Tuesday, March 24, 2015

Don’t let closures on SR 99 and I-90 detour your weekend plans

By Annie Johnson

Between games, festivals, concerts and recreation, there’s always a lot going on in the Puget Sound area. There’s also a lot of roadwork that has to get done. It’s a challenging balancing act to get as much work in while creating the least amount of traffic disruption. And so when we can, we look for gaps that accomplish those two goals.

Even with these gaps, there’s no “good” time to close parts of the highway.

Work on SR 99 and I-90 is expected to cause congestion starting Friday evening, March 27 until Monday morning, March 30. The Alaskan Way Viaduct will be closed Saturday and Sunday during the day for its semi-annual inspection. Crews will also be working on SR 99 north of the Battery Street Tunnel and on westbound I-90 in the Mount Baker and Mercer Island tunnels from Friday night to Monday morning. That’s a lot of vital work packed into a short amount of time. We need to get these closures out of the way before our busy summer event and construction season heats up.

It doesn’t take a traffic engineer to know that when we close one stretch of highway, traffic goes other places. It’s also clear that closing lanes in the same direction on north/south or east/west routes at the same time would be a bad thing. When it’s possible we look at combining work to avoid spreading out the closures over multiple weekends. It’s kind of like putting together pieces of a puzzle.

Looking at this weekend’s closures, we know that closing SR 99 leads to more traffic on I-5 so we wouldn’t want to add to that additional traffic by also detouring eastbound I-90 to the express lanes for the weekend. The eastbound I-90 detour can create backups on I-5 since we only have about a mile to funnel traffic down from four lanes to one as it enters the express lanes. However, if we do the same detour to the I-90 express lanes westbound we avoid impacting I-5. And with more than two miles to get folks in the express lanes we have less of an impact on I-405.

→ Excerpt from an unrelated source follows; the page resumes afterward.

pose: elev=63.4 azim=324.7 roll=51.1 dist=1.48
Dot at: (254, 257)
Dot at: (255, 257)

Don’t get me wrong, we still expect to see heavier than normal weekend traffic around the region, particularly on alternate routes like I-5, I-405 and SR 520. People headed to Emerald City Comicon at the Washington State Convention Center, the Professional Bull Riders event at KeyArena and Taste Washington! at the CenturyLink Field Event Center will want to leave as early as they can so they don’t miss out on the fun. After all, when we close lanes, all that traffic has to go somewhere. We greatly appreciate your patience during this time.

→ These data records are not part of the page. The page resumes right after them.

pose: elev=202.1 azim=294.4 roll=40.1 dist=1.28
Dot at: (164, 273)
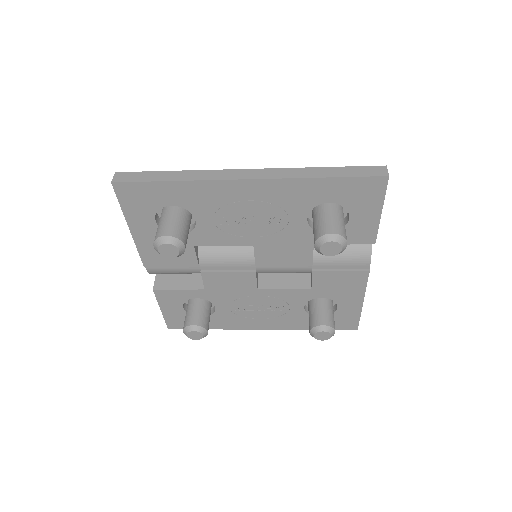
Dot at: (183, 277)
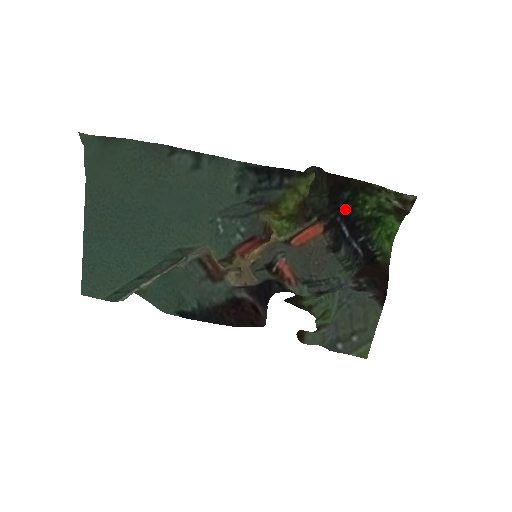
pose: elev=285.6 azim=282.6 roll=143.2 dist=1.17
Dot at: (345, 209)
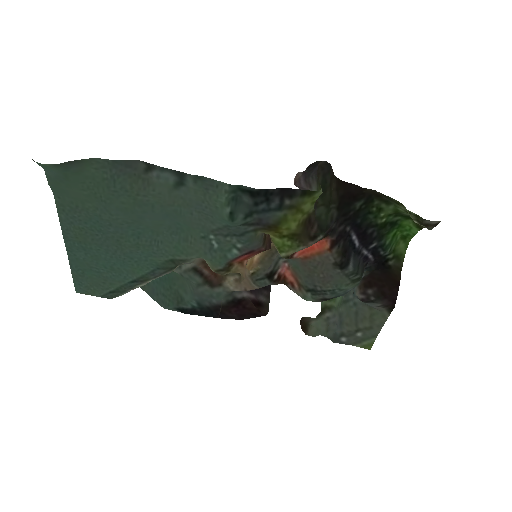
Dot at: (356, 218)
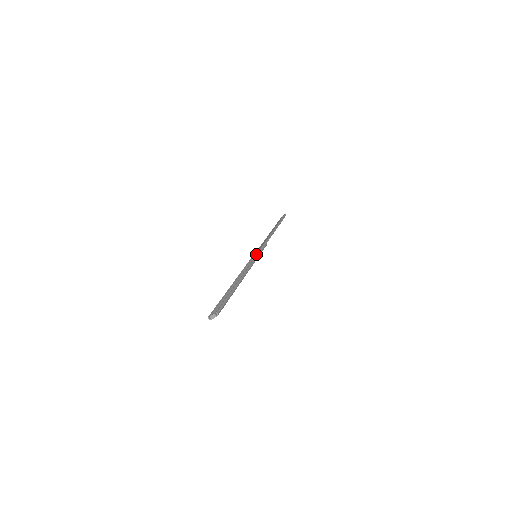
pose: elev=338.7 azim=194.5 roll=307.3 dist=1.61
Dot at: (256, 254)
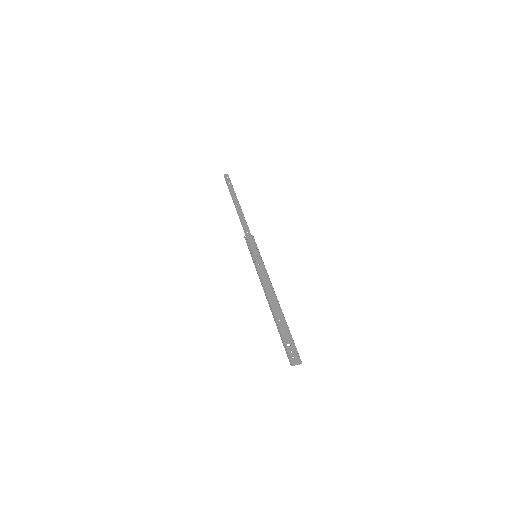
Dot at: (259, 256)
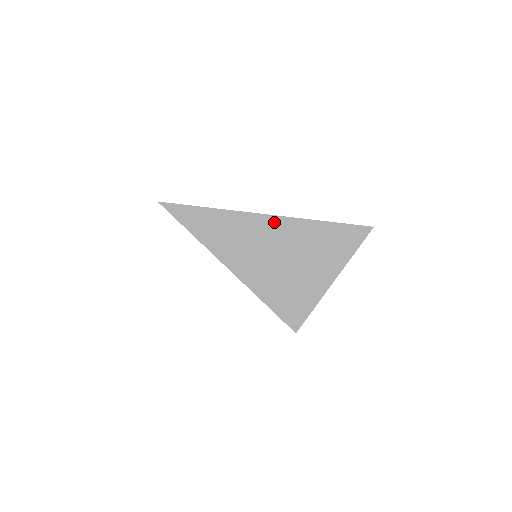
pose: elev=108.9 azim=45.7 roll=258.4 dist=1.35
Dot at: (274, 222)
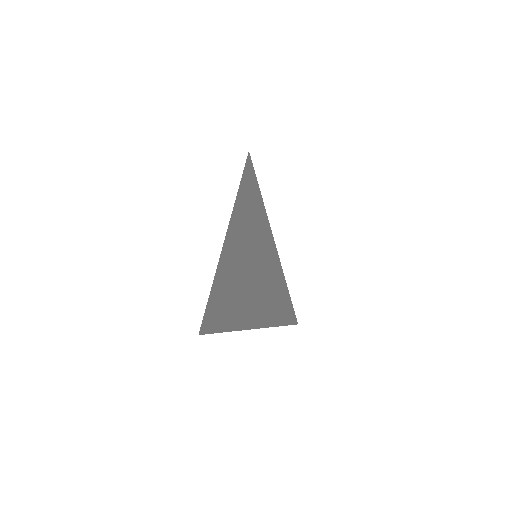
Dot at: (226, 254)
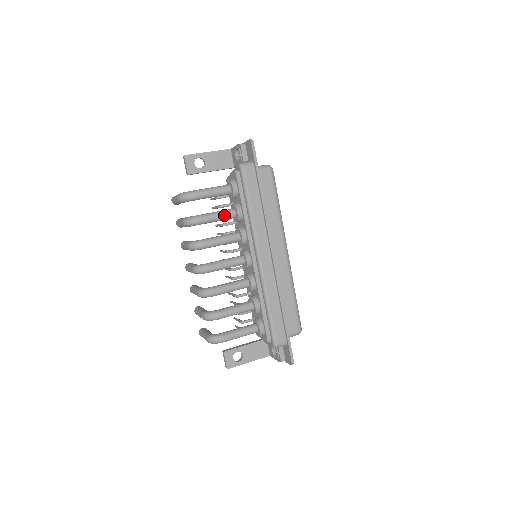
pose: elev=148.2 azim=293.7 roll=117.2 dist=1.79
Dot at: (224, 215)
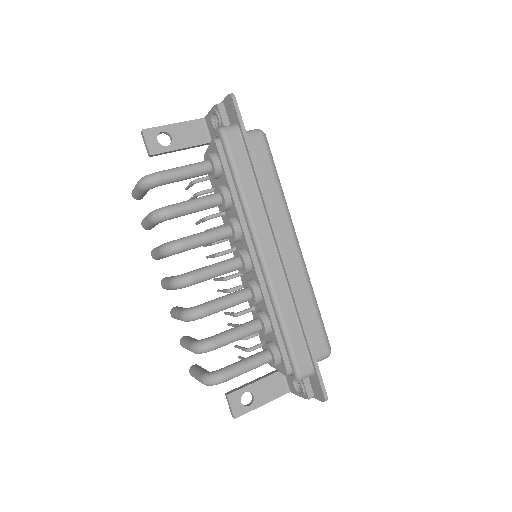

So what exactly are our crews doing during these closures?

Well, on SR 99 our bridge inspection crews will be conducting their semi-annual inspection of the Alaskan Way Viaduct. During the closure, crews get up close and personal with the viaduct to measure existing cracks and look for new ones, check for movement of the viaduct structure, and closely examine the viaduct’s foundations.

WSDOT bridge inspectors use Under Bridge Inspection Trucks (U-BITS)
to inspect the viaduct. This special equipment allows them to
see the bridge from all angles.
It’s pretty common for us to extend the closure boundaries during viaduct inspection weekends. This lets us and other agencies complete additional work with minimal added inconvenience to drivers. For instance, this weekend our contractor crews will complete important utility work just north of the Battery Street Tunnel while Seattle Department of Transportation contractor crews install large sign posts for future use. A bit further up the road, Seattle Public Utilities crews will do street restoration and drainage repairs.

Meanwhile, over on westbound I-90, contractor crews will be working inside of the Mount Baker and Mercer Island tunnels as part of a project to add all-day carpool lanes to I-90. In order to squeeze a fourth lane across I-90, from where the carpool lanes end now on Mercer Island to Seattle, we have to  upgrade our fire detection systems, fire sprinklers and hydrants, cameras and other items that help us keep drivers safe in the event of a fire or other incident inside the tunnels. Getting all that done will take a while but doing it during weekend closures maximizes the amount of time crews have to do their work while keeping drivers and workers safe. If we did the work with just nighttime closures it would significantly extend the amount of time needed for the project. As it is, this is the second of up to 30 directional weekend-long closures between now and mid-2017.

Crews work on the fire detection system inside the eastbound Mount Baker
Tunnel during an earlier weekend closure.
What can you do to help keep traffic moving during this weekend’s work? The most important thing is to know before you go. Check our Seattle traffic website, call 5-1-1 or check the WSDOT app for real-time travel information. Definitely plan ahead for congestion and add plenty of extra time to get where you need to go. If you can, consider using transit, delaying your trip, or traveling outside of times when we typically see higher traffic volumes (on weekends that’s usually between 10 a.m. and 8 p.m.). Also, expect congestion on alternate routes like I-405, I-5 and SR 520 as well as local streets.